Abstract

Dear Editor,
Based on findings from a previous review of the literature (Dunham et al, 2008), the authors applied a “conservative” assumption of having a 2.5% probability of an “unstable” cervical spine after a negative CT scan of the cervical spine. The authors continue their assumptions by stating that in those patients without an additional MRI scan, the attributable risk of a “tetraplegia” is equal to the probability of having an “unstable spine”, namely 2.5%. This means that 1 out of each 40 surviving comatose, blunt trauma patients with extremity movement and a negative CT scan of the cervical spine would develop a tetraplegia. After reading this, our first question was: “How did the authors come to such an impressively low number needed to harm?” The answer can partly be explained by use of ambiguous definitions and the literature review the authors based their assumptions on (Dunham et al, 2008).
In their review, Dunham and colleagues pooled 2,216 patients from 14 original studies evaluating the number of false-negative cervical spine injuries with non-MRI imaging techniques in the obtunded and comatose blunt trauma population (Dunham et al, 2008). Interestingly, in seven of the included studies, there was no direct comparison between the diagnostic accuracy of the CT and of the MRI. Taking into consideration only those studies with both CT and MRI scans reduces the number of pooled patients to 486. Thirty-four patients of this latter group (7%) were treated with a cervical collar and two (0.4%) underwent surgery. Most of these patients had ligamentous injuries not detected by CT. There was no reported case of tetraplegia occurring after clearance of the cervical spine with CT in any of the studies.

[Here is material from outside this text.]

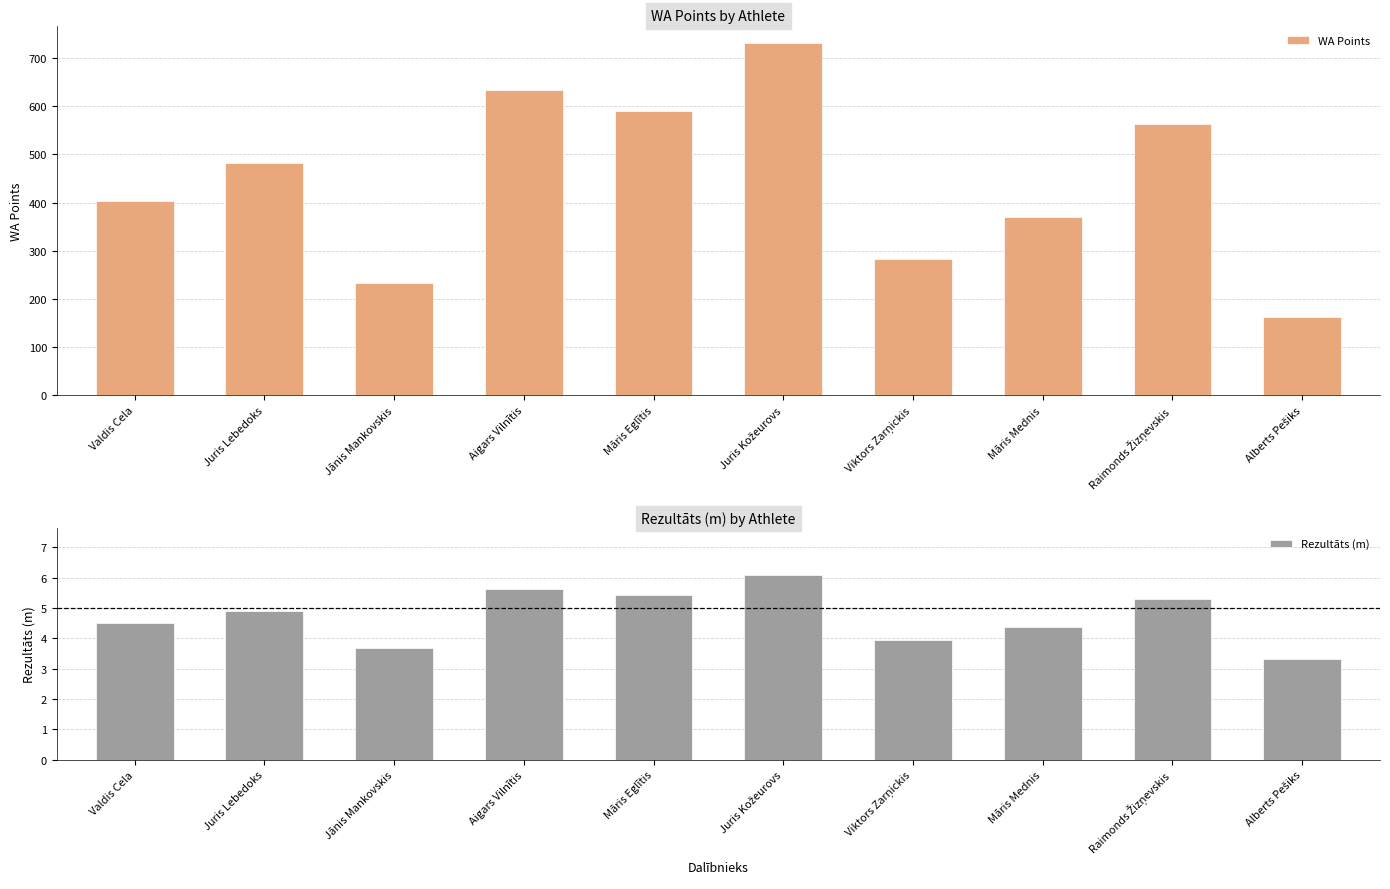

Which has a higher value, Juris Lebedoks or Alberts Pešiks?

Juris Lebedoks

Similar to the exclusion of clinically unimportant fractures in the Canadian C-spine and NEXUS clearance criteria (e.g. transverse process fractures not involving a facet joint, spinous process fractures not involving the lamina) (Hoffman et al., 2000; Stiell et al. 2001), we should also consider the clinical (un)importance of isolated ligamentous injuries as discerned on MRI. Although literature does not provide conclusive data, it is highly unlikely that isolated ligamentous injuries result in serious spinal instability and, as a consequence, neurological sequelae. It may well have been that the indication for cervical collar treatment in the described 34 patients was based on the “defensive medicine” principle (Brown et al., 2010). This would leave only two cases (0.4%) who “required” operation, and more detailed information about these two patients would be of interest (Como, 2010).

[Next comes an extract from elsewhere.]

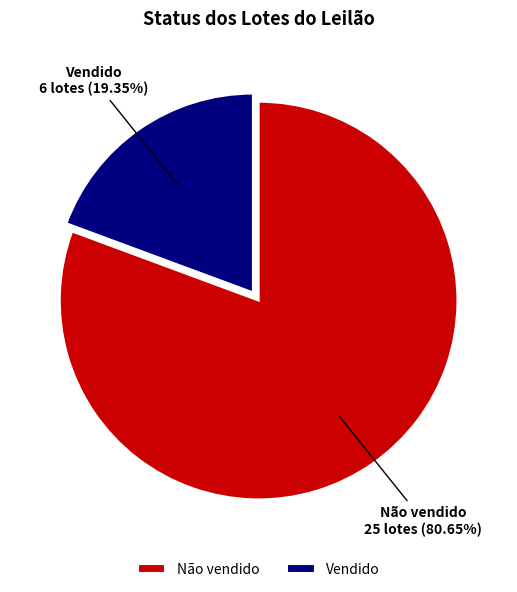

Approximately how many times larger is the value at Não vendido compared to Vendido?

4.2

In conclusion, given the use of ambiguous definitions of spinal stability and an inaccurate appraisal of previous literature findings, it is likely that the authors overestimated the likelihood of tetraplegia in their probabilistic computer simulation study. Interestingly, a lower likelihood of tetraplegia after clearance of cervical spine with use of CT in obtunded blunt trauma patients would even strengthen the authors' recommendation of not performing an additional MRI for the clearance of the cervical spine in this group of patients.